*Ausgewählter Textauszug:*
▽
Rolle rückwärts beim Grundschul-Verband: Legasthenie ist keine Krankheit!
Es ist eine klammheimliche Sensation: Der Grundschulverband gibt offiziell das störungsorientierte Legasthenie-Konzept auf! Die neue Auffassung heißt:
„Lese-/Rechtschreibschwierigkeiten sind ein didaktisches, kein medizinisches Problem“.
Das ist ja genau, was viele Fachleute und auch ich seit Jahrzehnten unermüdlich wiederholen. Eigentlich wäre hier das Wort „Paradigmenwechsel“ angemessen! Schließlich hat der Verband der Sache nach Recht: Es gibt nach wie vor keine guten Gründe, Legasthenie als Krankheit zu betrachten. Nach vorangehenden kritischen Erörterungen des Themas hier und hier folgte die genannte Stellungnahme des Grundschulverbands relativ still und leise im aktuellen Band 140 der Reihe „Beiträge zur Reform der Grundschule“ auf S. 212-214. Dort heißt es:
„Es gibt zu viele Menschen, die nicht gut genug lesen und schreiben können… Problematisch ist aber der Begriff der „Störung“. Mit ihm unterstellt die Leitlinie qualitative Besonderheiten bei Kindern und Jugendlichen im unteren Leistungsbereich, obwohl die Leistungen ein Kontinuum darstellen und sich nur graduell unterscheiden… Es ist deshalb Aufgabe von Elternhaus und Schule, Kindern die bestmöglichen Lernbedingungen zu schaffen. … Aus grundschulpädagogischer Sicht fordern wir (…) dialogische Formen der Lernbeobachtungen, in denen Testergebnisse eine dienende und keine dominante Funktion haben. Auch angesichts von Unterschieden, die schon am Schulanfang drei Jahre betragen, sind punktuelle, an Gruppennormen orienterte „Status-Diagnosen“ nicht hilfreich. Die individuellen Entwicklungen und Schwierigkeiten sind über lernbegleitende Beobachtungen zu erfassen …. [es] wird vor allem die hohe Bedeutung der individuellen Lehrerkompetenz für die kind- und problemgerechte Nutzung von Methoden verkannt. Diese erfordert eine Erweiterung des didaktisch-methodischen Repertoires der Lehrpersonen. … Die Lese- und Schreibdidaktik muss aber auch in der Aus- und Fortbildung von Lehrer/inne/n mehr Gewicht bekommen.“
(ebd.; Hervorhebungen von mir)
△
*Extrahierte Auflistung:*
▽
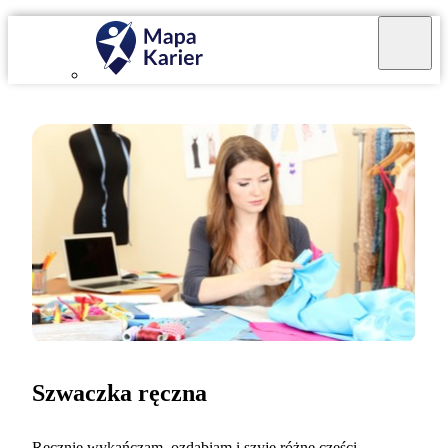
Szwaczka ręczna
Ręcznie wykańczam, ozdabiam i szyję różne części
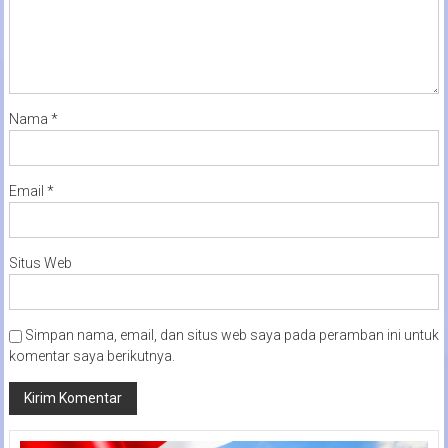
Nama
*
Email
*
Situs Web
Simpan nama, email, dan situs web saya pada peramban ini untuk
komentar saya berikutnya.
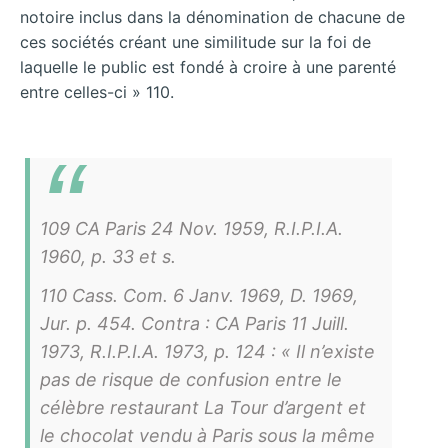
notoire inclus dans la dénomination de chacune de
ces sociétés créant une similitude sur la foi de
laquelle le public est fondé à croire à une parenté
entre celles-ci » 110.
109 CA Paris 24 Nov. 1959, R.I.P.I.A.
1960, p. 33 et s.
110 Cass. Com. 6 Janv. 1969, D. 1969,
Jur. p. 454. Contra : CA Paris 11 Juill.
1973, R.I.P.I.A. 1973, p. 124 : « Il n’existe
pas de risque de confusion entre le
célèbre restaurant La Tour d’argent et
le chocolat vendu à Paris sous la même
△
*Arbeitsauftrag:*
Beantworten Sie anhand des Textauszugs zum Grundschulverband diese Fragen:
(a) Welche neue Auffassung über Lese-/Rechtschreibschwierigkeiten vertritt der Verband?
(b) In welchem Band welcher Reihe und auf welchen Seiten erschien seine Stellungnahme?
(c) Wie groß können die Unterschiede zwischen Kindern laut der zitierten Stellungnahme schon am Schulanfang sein?
Die Auflistung steht in keinem Zusammenhang mit dem Textauszug.

*Ergebnis der Übung:*
(a) Lese-/Rechtschreibschwierigkeiten sind ein didaktisches, kein medizinisches Problem.
(b) Sie erschien in Band 140 der Reihe „Beiträge zur Reform der Grundschule“ auf S. 212–214.
(c) Die Unterschiede betragen schon am Schulanfang drei Jahre.